Sometimes cows refuse to be turned into mere commodities. They run, they fight back, and they even learn how to be wild. Around the world, cows have been resisting captivity and slaughter. We've been taught that cows are mere objects, and we normally think little of how they are confined, branded, tortured, castrated, dehorned, forcibly impregnated, and slaughtered so that companies can sell their milk, meat, and skin for profit. The truth is that cows are sentient, intelligent, social, playful, resourceful, and sometimes indignant.
Last fall, a cow in Poland fled the farm that enslaved her and ran into the primeval Bialowieza Forest. This is a dangerous forest for a domesticated animal, since hungry wolves wander through it and foliage gets scarce in the winter. Luckily, the cow found a group of fifty wild bison who accepted her into their herd. She was spotted with the bison once in November and again in January. The bison seem to have protected her from predators and taught her how to survive in the woods.
In September, it was reported that an English bull had been running free for three months, "causing chaos and dodging police." In October, a cow in the state of Georgia grew tired of being pushed around, and she refused to budge when a farmer tried to move her. Instead, she rammed him against a fence over and over. The farmer was declared dead when he was brought to the emergency room. In New York, an escaped bull roamed Prospect Park before being sent to an animal sanctuary in New Jersey. In England's Greater Manchester, fifty cows escaped and were reported to have "run riot" in the suburbs before being captured.
In December, a cow in Germany escaped from a slaughterhouse. Preferring to die free rather than on an assembly line, she walked onto the train tracks in Buehl and stayed there for over an hour. She refused to move, causing an express train to come to a halt. A hunter eventually came and killed the animal. Newspapers called the cow's escape attempt "futile," but at least she did not die without putting up a fight.
That same month, Hermien the cow was being loaded onto a slaughterhouse-bound truck in the Netherlands. Evading her captors, she bolted into the woods, where she hid for over a month. She only came out at night. Hermien's supporters raised enough money to buy her from the farm, and upon her capture in February she was brought to a sanctuary where she will live out her days in peace.
In January, a cow in Poland who was being loaded onto a vehicle headed toward a slaughterhouse rammed through a metal fence and ran toward a lake. When a farmer pursued her, she resisted, breaking his arm. She then entered the lake and swam to an island. When firefighters tried to retrieve her, she escaped to a nearby peninsula. She was captured almost a month after her escape, and died while being transported.
In February, a herd of about seventy cows escaped onto a major English road, causing heavy traffic. Another herd of escaped cows reportedly caused mayhem in Ireland's town of Bailieborough.

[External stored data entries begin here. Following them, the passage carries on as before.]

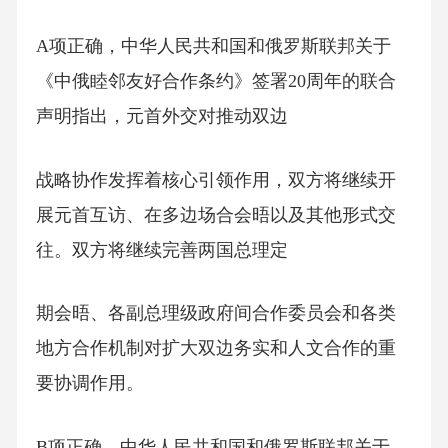
A项正确，中华人民共和国和俄罗斯联邦关于
《中俄睦邻友好合作条约》签署20周年的联合
声明指出，元首外交对推动双边
战略协作发挥着核心引领作用，双方将继续开
展元首互访、在多边场合会晤以及其他形式交
往。双方将继续完善两国总理定
期会晤、各副总理级政府间合作委员会和各类
地方合作机制对扩大双边务实和人文合作的重
要协调作用。
B项正确，中华人民共和国和俄罗斯联邦关于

In March, a cow in Scotland was about to be taken for slaughter when she jumped over a five-foot gate to escape. She knocked the farmer to the ground and ran into the farmyard. Seven other cows followed, trampling over the farmer's head. He died. Later that month, about twelve English cows escaped a field after heavy flooding.

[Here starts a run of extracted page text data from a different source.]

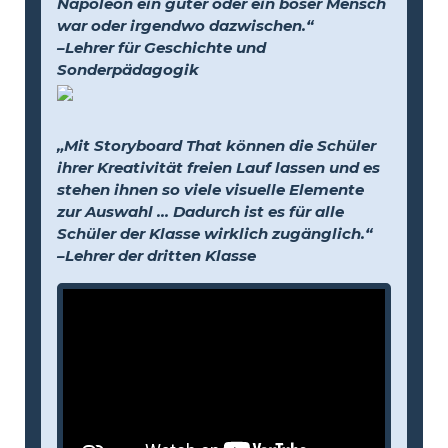
Napoleon ein guter oder ein böser Mensch
war oder irgendwo dazwischen.“
–Lehrer für Geschichte und
Sonderpädagogik
„Mit Storyboard That können die Schüler
ihrer Kreativität freien Lauf lassen und es
stehen ihnen so viele visuelle Elemente
zur Auswahl … Dadurch ist es für alle
Schüler der Klasse wirklich zugänglich.“
–Lehrer der dritten Klasse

In April, about a dozen cows escaped from an overturned truck in Oklahoma. A herd of cows briefly escaped in England's County Durham, but the farmer quickly rounded them up. In Texas, a cow escaped a farm with her calf, crossing a pond to arrive at an animal sanctuary. "She swam across a pond with her baby, ran through a forest for hours, until she ended up jumping our very high fence and getting into our pasture," said a cofounder of the sanctuary. Enough money was raised to purchase the cow, so she and her child will live out their lives in safety.
These are only some of the most recent stories, and there are many more if one looks back before the fall of 2017.
In 2010, for example, police in a northwestern Italian village tried to round up grazing cattle and send them to a slaughterhouse. Some of the cows evaded capture and have been living as a rebel herd ever since. They have adapted to the wild. When they eat, one cow stands guard so she can warn the rest if she sees a predator. In June 2017, there were at least six cows, possibly more, left in the herd.
Many know that industrial animal agriculture has devastating impacts on human health, labor conditions, and the Earth. Fewer know that the animals themselves frequently fight back. What might happen if cows' resistance and resilience became common knowledge?